Son soru için çok iyi bir cevap verdin. Biraz daha çalışırsan daha iyi cevaplar verebilirsin.

Ne harikasın sen! Sorumluluklarını her zaman yerine getiriyorsun. (“Dün gece ödevimi yapmamama ne dersin?”)

Ödevini yapmadığını dürüstçe söylemen harika bir davranış. Kendi sorumluluğunu fark etmen güzel.

Her zaman olduğu gibi çok iyiydin. Bir daha ki sefere yine çok iyi olacağına eminim.

İyi olma gayretini takdir ediyorum. Bir daha ki sefere elinden gelenin daha iyisini yapacağına inanıyorum.

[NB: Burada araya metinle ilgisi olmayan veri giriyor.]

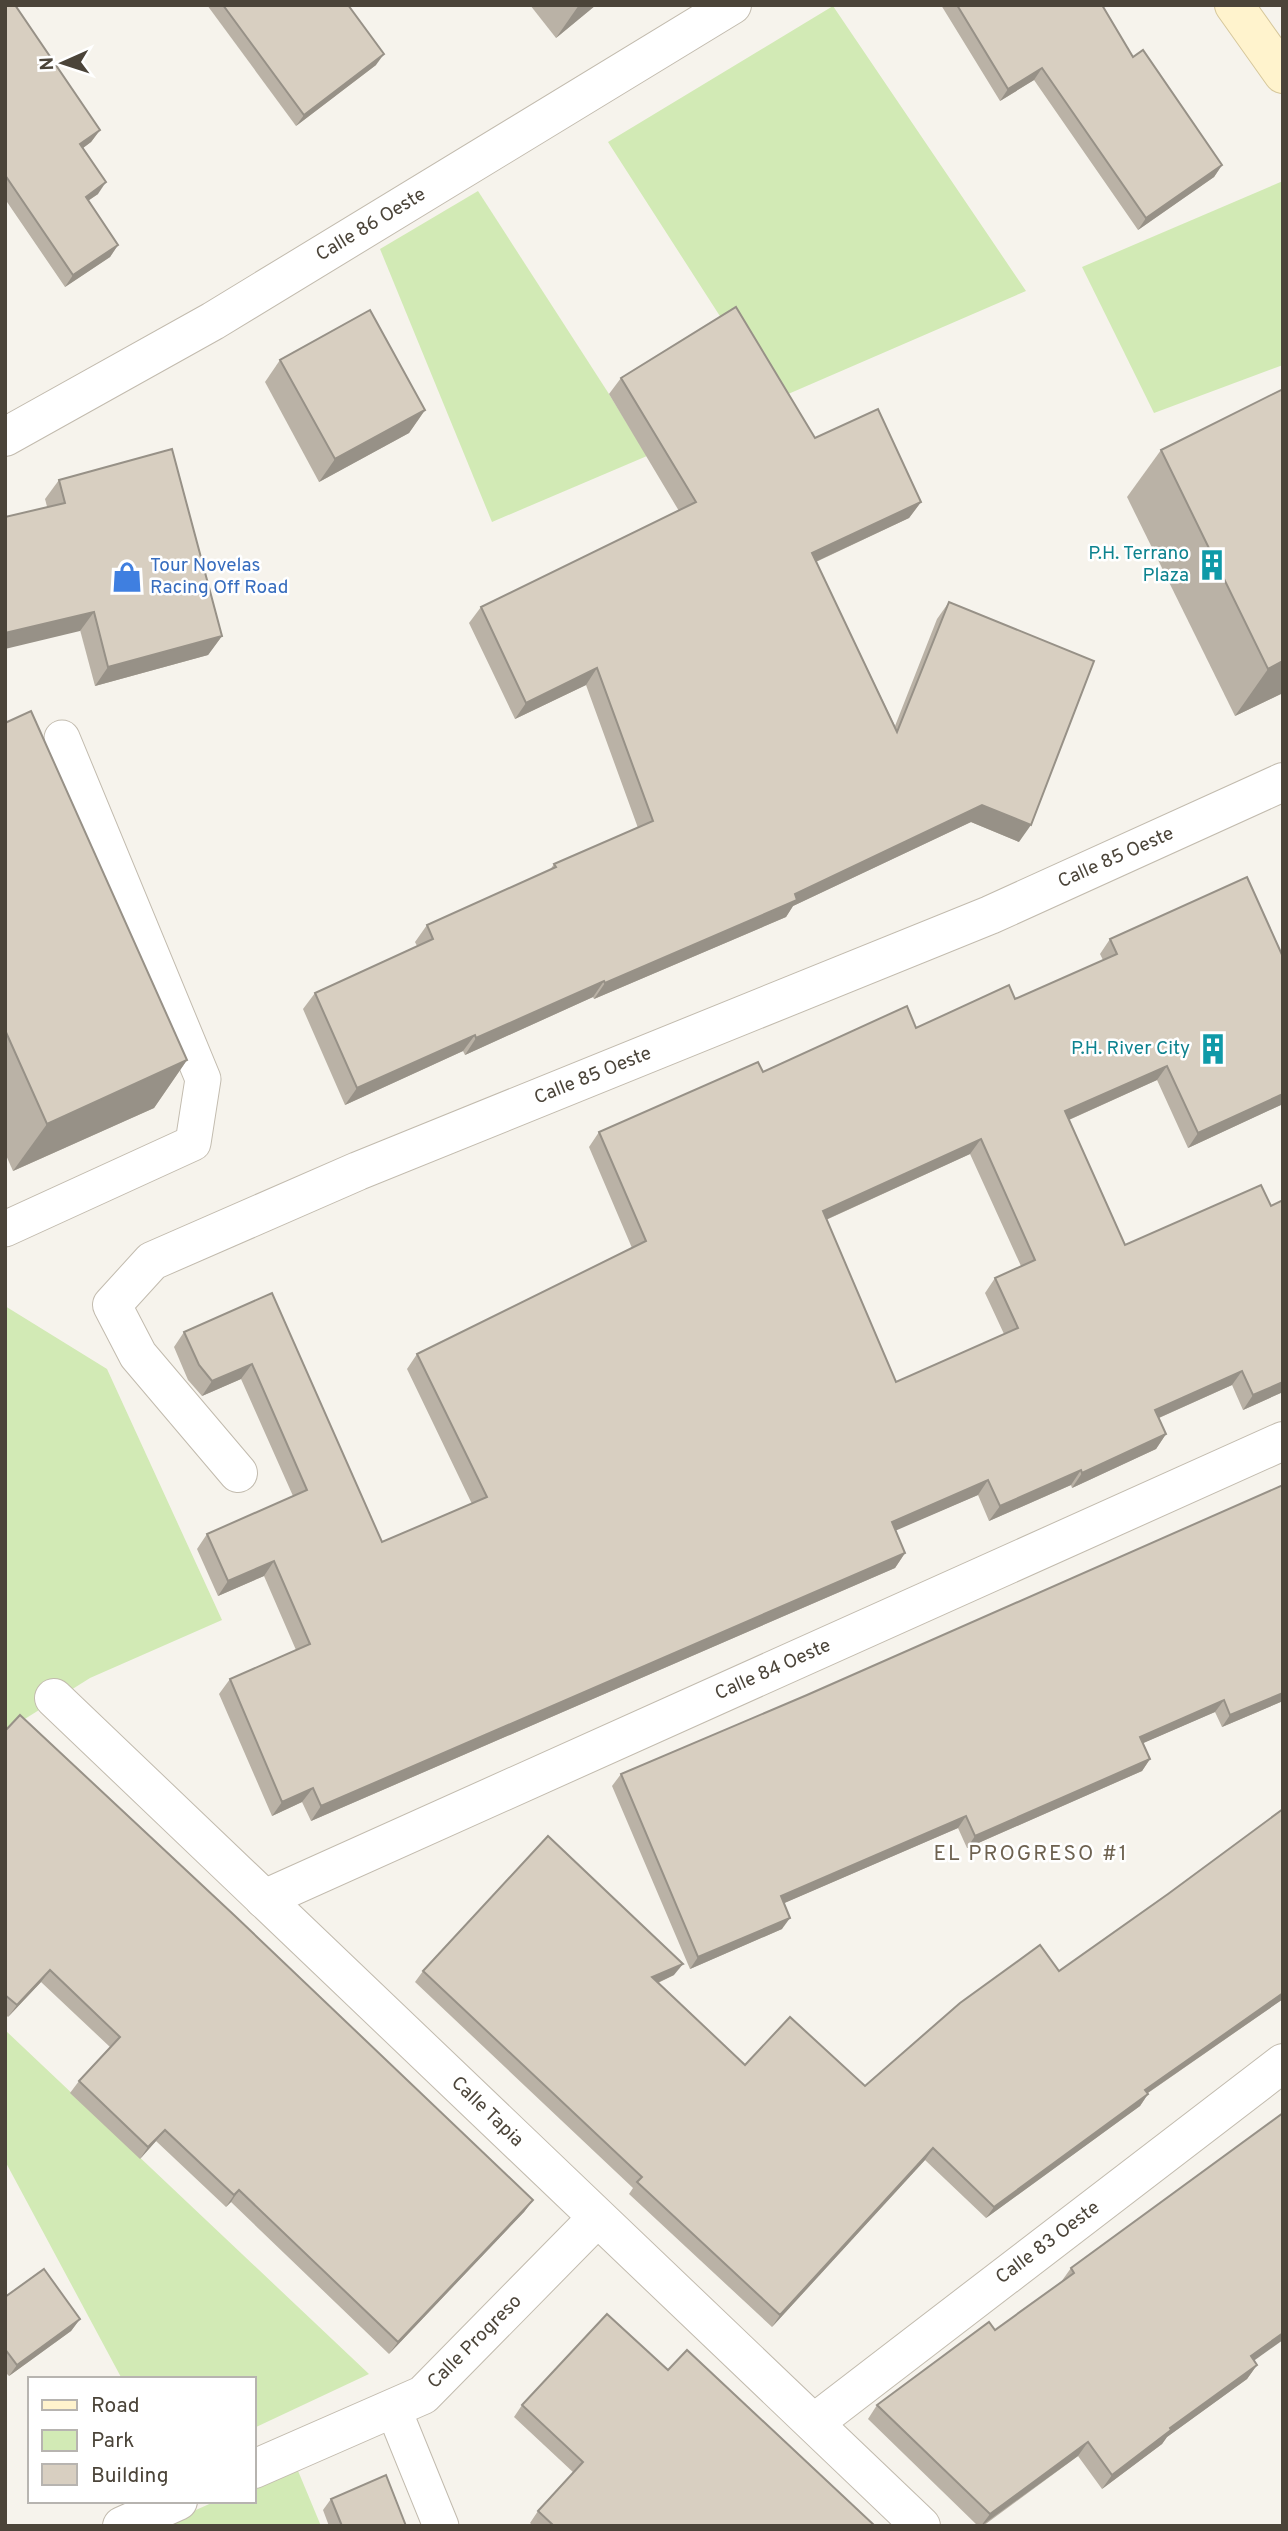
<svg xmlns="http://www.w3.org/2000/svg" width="1288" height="2531" font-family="Overpass,sans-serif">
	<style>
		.green { fill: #d2eab5 }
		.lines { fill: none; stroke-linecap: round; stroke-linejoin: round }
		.lane-casing { stroke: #c2bbae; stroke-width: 37 }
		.street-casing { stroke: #c2bbae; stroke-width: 40 }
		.secondary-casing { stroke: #d6c79b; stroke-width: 40 }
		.lane { stroke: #fff; stroke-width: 35 }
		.street { stroke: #fff; stroke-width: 38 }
		.secondary { stroke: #fff3cd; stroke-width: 38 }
		.wall { fill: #bab2a6; fill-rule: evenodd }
		.shaded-wall { fill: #979187 }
		.building { fill: #d8cfc1; stroke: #979187; stroke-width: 2; fill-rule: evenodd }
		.labels { text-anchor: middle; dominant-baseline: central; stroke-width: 5; stroke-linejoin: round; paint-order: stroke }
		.street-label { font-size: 19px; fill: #4b4439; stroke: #fff }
		.culture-label { font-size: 19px; fill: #0d838f; stroke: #fff; text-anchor: end }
		.shop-label { font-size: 19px; fill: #366cbe; stroke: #fff; text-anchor: start }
		.neighbourhood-label { font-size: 21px; letter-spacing: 2px; fill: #6e6250; stroke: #fff }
	</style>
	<rect width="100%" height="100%" fill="#f6f3ec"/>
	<!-- green -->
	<g class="green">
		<polygon points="833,6 1026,291 772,401 725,324 608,142"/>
		<polygon points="1283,181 1283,365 1154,413 1082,267"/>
		<polygon points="478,191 609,394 647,456 492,522 380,249"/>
		<polygon points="5,1306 107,1369 222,1620 90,1678 12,1727 5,1734"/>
		<polygon points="5,2030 369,2374 254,2428 254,2379 122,2379 5,2161"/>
		<polygon points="296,2466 321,2526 160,2526 216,2501 254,2501 254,2485"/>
	</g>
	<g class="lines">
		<defs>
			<g id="lane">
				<polyline points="5,1229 193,1143 203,1079 62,738"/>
				<polyline points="393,2408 441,2526"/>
			</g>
			<g id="street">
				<polyline points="5,437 213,321 732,5"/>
				<polyline points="238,1473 138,1355 112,1305 152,1261 358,1171 990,915 1283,782"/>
				<polyline points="54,1698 921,2526"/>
				<polyline points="264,1899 1283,1441"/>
				<polyline points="814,2423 1283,2063"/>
				<polyline points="254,2469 423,2395 597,2218"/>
				<polyline points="122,2526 178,2501"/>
			</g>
			<polyline id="secondary" points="1234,5 1283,74"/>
		</defs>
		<!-- lane casing -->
		<use href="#lane" class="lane-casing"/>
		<!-- street casing -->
		<use href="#street" class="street-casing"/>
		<!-- secondary casing -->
		<use href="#secondary" class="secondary-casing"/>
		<!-- lane -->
		<use href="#lane" class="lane"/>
		<!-- street -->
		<use href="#street" class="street"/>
		<!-- secondary -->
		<use href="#secondary" class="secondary"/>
	</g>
	<!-- wall -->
	<g class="wall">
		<polygon points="5,5 100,130 91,142 83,148 98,194 88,201 118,245 110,257 65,287 5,199"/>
		<polygon points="207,5 348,5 376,65 296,126"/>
		<polygon points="530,5 596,5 556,38"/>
		<polygon points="941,5 1102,5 1133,57 1222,165 1214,177 1138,230 1034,80 1000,101"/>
		<polygon points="280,360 425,410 409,433 319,482 265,382"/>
		<polygon points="621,378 815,438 921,502 909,518 816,562 895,726 937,619 949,602 1019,842 971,822 793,906 786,917 594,999 593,997 465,1055 463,1051 345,1105 303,1009 315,993 417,946 415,942 427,925 550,870 554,864 638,828 586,685 515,719 469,623 481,607 679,511 609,394"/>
		<polygon points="1283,389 1283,693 1235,716 1127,497 1161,450"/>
		<polygon points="59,480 222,636 208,655 95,686 45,499"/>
		<polygon points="5,723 187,1060 154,1108 13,1171 5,1153"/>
		<path d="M 1110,939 L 1283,957 L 1283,1104 L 1188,1148 L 1157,1080 L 1069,1120 L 1125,1245 L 1283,1392 L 1243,1410 L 1232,1385 L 1159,1418 L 1166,1434 L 1156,1449 L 1072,1488 L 1071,1485 L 989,1521 L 978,1495 L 895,1530 L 905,1553 L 895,1568 L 311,1821 L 302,1802 L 272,1816 L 219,1694 L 230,1679 L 296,1650 L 264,1576 L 218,1596 L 197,1549 L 207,1534 L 293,1496 L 241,1379 L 202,1396 L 188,1380 L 174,1347 L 184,1332 L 272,1293 L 382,1542 L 472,1504 L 407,1369 L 417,1354 L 632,1248 L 589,1147 L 599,1132 L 763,1072 L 1015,999 L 1103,960 L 1100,954 ZM 970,1154 L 1021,1266 L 995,1278 L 985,1293 L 1004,1334 L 896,1382 L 826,1220 Z"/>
		<polygon points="807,1695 1283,1701 1222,1727 1215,1712 1143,1743 1150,1759 1142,1771 967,1848 958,1828 784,1903 782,1929 690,1969 612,1786 621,1774"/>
		<polygon points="5,1731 533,2200 524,2212 389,2354 231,2202 226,2207 156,2141 140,2159 70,2093 79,2081 110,2047 41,1982 8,2017 5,2014"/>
		<polygon points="1283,1809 1283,1999 1148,2093 1148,2094 1140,2106 986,2218 925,2160 772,2327 629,2194 633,2188 415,1982 423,1971 674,1975 658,1983 745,2065 865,2086 1059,1971 1168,1894"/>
		<polygon points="1071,2268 1254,2361 1257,2365 1247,2379 1167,2437 1162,2444 1102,2489 1078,2456 983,2526 978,2526 868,2419 877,2405 995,2330 1061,2282"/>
		<polygon points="5,2297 80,2319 71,2331 9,2376 5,2372"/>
		<polygon points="668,2370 875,2526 533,2526 530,2523 538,2511 574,2473 514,2417 522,2405"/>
		<polygon points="331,2499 406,2526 329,2526 323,2510"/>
	</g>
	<!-- shaded-wall -->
	<g class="shaded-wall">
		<polygon points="579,5 596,5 556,38"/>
		<polygon points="384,54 376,65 296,126 304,115"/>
		<polygon points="1042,68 1034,80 1000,101 1008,89"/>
		<polygon points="100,130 91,142 72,156 80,144"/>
		<polygon points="1222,165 1214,177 1138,230 1146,218"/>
		<polygon points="106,182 98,194 77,208 86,197"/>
		<polygon points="118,245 110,257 65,287 73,275"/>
		<polygon points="425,410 409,433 319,482 335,459"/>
		<polygon points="921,502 909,518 800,569 812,553"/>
		<polygon points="94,612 80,631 5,649 5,633"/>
		<polygon points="222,636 208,655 95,686 108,667"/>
		<polygon points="1283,661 1283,693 1235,716 1268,669"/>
		<polygon points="597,668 586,685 515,719 526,703"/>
		<polygon points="982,805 1031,825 1019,842 971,822 793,906 786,917 594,999 605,983"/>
		<polygon points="604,981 593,997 465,1055 476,1038"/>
		<polygon points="475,1035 463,1051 345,1105 357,1088"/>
		<polygon points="187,1060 154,1108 13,1171 47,1124"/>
		<polygon points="1167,1066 1157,1080 1055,1126 1065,1111"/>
		<polygon points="1283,1094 1283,1104 1188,1148 1198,1133"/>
		<polygon points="981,1139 970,1154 812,1226 823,1211"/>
		<polygon points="252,1364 241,1379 202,1396 212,1381"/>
		<polygon points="1242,1371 1232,1385 1145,1424 1155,1410"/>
		<polygon points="1283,1382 1283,1392 1243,1410 1253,1395"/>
		<polygon points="1166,1434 1156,1449 1072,1488 1082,1473"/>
		<polygon points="1081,1470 1071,1485 989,1521 1000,1506"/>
		<polygon points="988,1480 978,1495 881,1537 892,1522"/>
		<polygon points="905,1553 895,1568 311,1821 321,1806"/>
		<polygon points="274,1561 264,1576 218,1596 228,1581"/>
		<polygon points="1283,1693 1283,1701 1222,1727 1230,1715"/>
		<polygon points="1224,1700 1215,1712 1132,1748 1140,1737"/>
		<polygon points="1150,1759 1142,1771 967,1848 975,1836"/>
		<polygon points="313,1788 302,1802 272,1816 282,1802"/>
		<polygon points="966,1816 958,1828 773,1908 781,1896"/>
		<polygon points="790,1918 782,1929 690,1969 698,1957"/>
		<polygon points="683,1964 674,1975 644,1989 652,1977"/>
		<polygon points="50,1970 41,1982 8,2017 17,2005"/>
		<polygon points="1283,1993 1283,1999 1136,2101 1145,2090"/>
		<polygon points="1148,2094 1140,2106 986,2218 994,2207"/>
		<polygon points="165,2130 156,2141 140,2159 148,2147"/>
		<polygon points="933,2148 925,2160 772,2327 780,2315"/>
		<polygon points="239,2190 231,2202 226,2207 234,2195"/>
		<polygon points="533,2200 524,2212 389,2354 398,2342"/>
		<polygon points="80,2319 71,2331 9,2376 17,2365"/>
		<polygon points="1283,2333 1283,2340 1241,2370 1251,2356"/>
		<polygon points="1257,2365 1247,2379 1167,2437 1162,2444 1102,2489 1112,2475 1170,2428"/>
		<polygon points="1088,2442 1078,2456 981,2526 990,2514"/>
	</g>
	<!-- building -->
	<g class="building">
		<polygon points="5,5 15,5 100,130 80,144 106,182 86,197 118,245 73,275 5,175"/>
		<polygon points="223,5 348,5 384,54 304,115"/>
		<polygon points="957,5 1102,5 1133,57 1143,50 1222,165 1146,218 1042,68 1008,89"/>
		<polygon points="736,307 815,438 878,409 921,502 812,553 897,732 949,602 1094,661 1031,825 982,805 795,894 797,900 605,983 604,981 476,1038 475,1035 357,1088 315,993 433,939 427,925 556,867 554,864 653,821 597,668 526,703 481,607 696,502 621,378"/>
		<polygon points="370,310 425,410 335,459 280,360"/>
		<polygon points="1283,389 1283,661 1268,669 1161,450"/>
		<polygon points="172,449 222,636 108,667 94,612 5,633 5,517 65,503 59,480"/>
		<polygon points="31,711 187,1060 47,1124 5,1030 5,723"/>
		<path d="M 1247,877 L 1283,957 L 1283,1094 L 1198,1133 L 1167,1066 L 1065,1111 L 1125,1245 L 1261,1185 L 1271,1206 L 1283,1200 L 1283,1382 L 1253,1395 L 1242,1371 L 1155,1410 L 1166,1434 L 1082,1473 L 1081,1470 L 1000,1506 L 988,1480 L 892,1522 L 905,1553 L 321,1806 L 313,1788 L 282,1802 L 230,1679 L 310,1644 L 274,1561 L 228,1581 L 207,1534 L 307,1490 L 252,1364 L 212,1381 L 199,1365 L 184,1332 L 272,1293 L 382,1542 L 487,1497 L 417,1354 L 646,1241 L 599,1132 L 758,1062 L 763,1072 L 907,1006 L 916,1028 L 1009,985 L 1015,999 L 1117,954 L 1110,939 ZM 981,1139 L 1035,1260 L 995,1278 L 1018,1328 L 896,1382 L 823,1211 Z"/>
		<polygon points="1283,1485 1283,1693 1230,1715 1224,1700 1140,1737 1150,1759 975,1836 966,1816 781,1896 790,1918 698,1957 621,1774 807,1695"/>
		<polygon points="20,1715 234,1915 533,2200 398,2342 239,2190 234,2195 165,2130 148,2147 79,2081 120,2037 50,1970 17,2005 5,1995 5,1731"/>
		<polygon points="1283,1809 1283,1993 1145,2090 1148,2094 994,2207 933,2148 780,2315 637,2182 642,2177 423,1971 548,1836 683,1964 652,1977 745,2065 790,2017 865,2086 960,2003 1040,1945 1059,1971 1168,1894"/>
		<polygon points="1283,2113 1283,2333 1251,2356 1257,2365 1170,2428 1171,2430 1112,2475 1088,2442 990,2514 877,2405 989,2322 995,2330 1074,2273 1071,2268"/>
		<polygon points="44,2269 80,2319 17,2365 5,2349 5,2297"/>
		<polygon points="607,2314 668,2370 687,2350 875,2526 554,2526 538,2511 583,2462 522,2405"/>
		<polygon points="386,2475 406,2526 342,2526 331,2499"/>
	</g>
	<!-- icons -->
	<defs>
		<symbol id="building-bare" viewBox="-9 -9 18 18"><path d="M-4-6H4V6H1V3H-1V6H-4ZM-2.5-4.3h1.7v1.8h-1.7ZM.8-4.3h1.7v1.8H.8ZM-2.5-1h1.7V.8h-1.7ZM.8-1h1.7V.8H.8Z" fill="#0f9aa8" stroke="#fff" stroke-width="2.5" paint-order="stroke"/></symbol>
		<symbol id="shop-bare" viewBox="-9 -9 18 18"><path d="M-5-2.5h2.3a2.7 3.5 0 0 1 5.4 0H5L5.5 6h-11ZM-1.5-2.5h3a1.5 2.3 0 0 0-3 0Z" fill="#3f7fe0" stroke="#fff" stroke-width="2.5" paint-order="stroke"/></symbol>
	</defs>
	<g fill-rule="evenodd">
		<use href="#building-bare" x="1190" y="543" width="44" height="44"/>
		<use href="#shop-bare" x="105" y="555" width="44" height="44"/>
		<use href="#building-bare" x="1191" y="1027" width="44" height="44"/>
	</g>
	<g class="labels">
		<!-- street labels -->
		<g class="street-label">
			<text transform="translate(371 225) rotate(-31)">Calle 86 Oeste</text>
			<text transform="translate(1116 858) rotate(-24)">Calle 85 Oeste</text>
			<text transform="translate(593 1076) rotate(-22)">Calle 85 Oeste</text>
			<text transform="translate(773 1670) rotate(-24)">Calle 84 Oeste</text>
			<text transform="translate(487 2112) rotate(44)">Calle Tapia</text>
			<text transform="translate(1048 2243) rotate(-37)">Calle 83 Oeste</text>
			<text transform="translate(475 2342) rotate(-45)">Calle Progreso</text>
		</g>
		<!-- culture labels -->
		<g class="culture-label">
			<text x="1189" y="554">P.H. Terrano<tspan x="1189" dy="22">Plaza</tspan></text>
			<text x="1190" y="1049">P.H. River City</text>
		</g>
		<!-- shop labels -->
		<g class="shop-label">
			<text x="150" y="566">Tour Novelas<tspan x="150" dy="22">Racing Off Road</tspan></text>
		</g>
		<!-- neighbourhood labels -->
		<g class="neighbourhood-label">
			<text x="1031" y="1854">EL PROGRESO #1</text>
		</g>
	</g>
	<!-- border -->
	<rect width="1288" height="2531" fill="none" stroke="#4b4439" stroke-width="14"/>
	<!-- legend -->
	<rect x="28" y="2377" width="228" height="126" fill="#ffffff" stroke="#b7b4b0" stroke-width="2"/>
	<rect x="42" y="2400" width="35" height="10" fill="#fff3cd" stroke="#b7b4b0" stroke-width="2"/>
	<text x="91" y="2412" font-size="21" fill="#4b4439">Road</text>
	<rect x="42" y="2430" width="35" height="21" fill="#d2eab5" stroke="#b7b4b0" stroke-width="2"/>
	<text x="91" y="2447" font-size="21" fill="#4b4439">Park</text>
	<rect x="42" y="2464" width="35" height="21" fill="#d8cfc1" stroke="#b7b4b0" stroke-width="2"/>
	<text x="91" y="2482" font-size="21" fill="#4b4439">Building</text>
	<!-- north arrow -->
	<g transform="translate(63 63) rotate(267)" stroke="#ffffff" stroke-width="5" paint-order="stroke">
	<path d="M0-5L12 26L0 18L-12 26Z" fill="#4b4439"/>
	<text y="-10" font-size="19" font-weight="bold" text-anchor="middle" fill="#4b4439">N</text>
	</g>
</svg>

  • Spesifik ve Açıklayıcı Olun.

Genel geçer övgüler yerine, çocukları açıklayıcı ve spesifik yorumlarınız ile teşvik edin. Övgü ne kadar genel veya jenerik olursa, doğru ve samimi olarak algılanması o kadar zordur.

Çocuğun performansının özel bir yönüne dikkat edin ve hangi davranışların iyi sonuçlara yol açtığını açıklayın (“Biçime göre sıralamak iyi oldu.” gibi)

Özel ve açıklayıcı yorumlar, ona dikkat ettiğinizi ve yaptığı işe gerçekten önem verdiğinizi gösterir.

Örnekler:

Yapma

Yap

Bu harika!

Bu toplarda farklı renkler kullanma şeklini seviyorum.

Aferin!

Düşünceli bir cevap verdin ve beni gerçekten çok etkiledin!

  • Çabalarını Ve Sürecini Övün, Yeteneğini Değil!

İnsanın dünyadaki en zeki hayvan olmasının sebeplerinden biri, sorunların nedenini ve etkisini öğrenmek ve anlamak istediğimizdir. Atıf teorisi, insanların olaylara atfetme nedenlerinin onların nasıl düşündüklerini ve gelecekteki olaylara verecekleri cevapları nasıl etkilediğini anlatır.

Çocuklar başarıları için harcadıkları çabalarından dolayı övgü alındığında, başarısını çabalarına bağlamayı öğrenirler. Çaba, sıkı çalışma ve uygulama yoluyla kontrol etme veya geliştirme gücüne sahip olduğumuz bir kalitedir. Bu nedenle, çocuklar kendi başlarına sonuç almaktansa daha fazla beceri geliştirmeye odaklanacaklar.

Bir konuda ustalaşma teşviki, çocukların becerileri uygulamaya ve geliştirmeye inanan bir büyüme zihniyeti benimsemelerine yardımcı olur. Bu öğrenme yönelimi zihniyeti çocukların içsel motivasyonunu, kalıcılığını ve eğlencesini artırabilir. Başarısızlığın ardından çocuklar yeterince zorlamadıkları için başarısız olduklarına inanırlar. Bu yüzden tekrar denemek için motive olmak ve performanslarını gelişme eğiliminde olurlar. Başka bir deyişle, çocuklar esnektir.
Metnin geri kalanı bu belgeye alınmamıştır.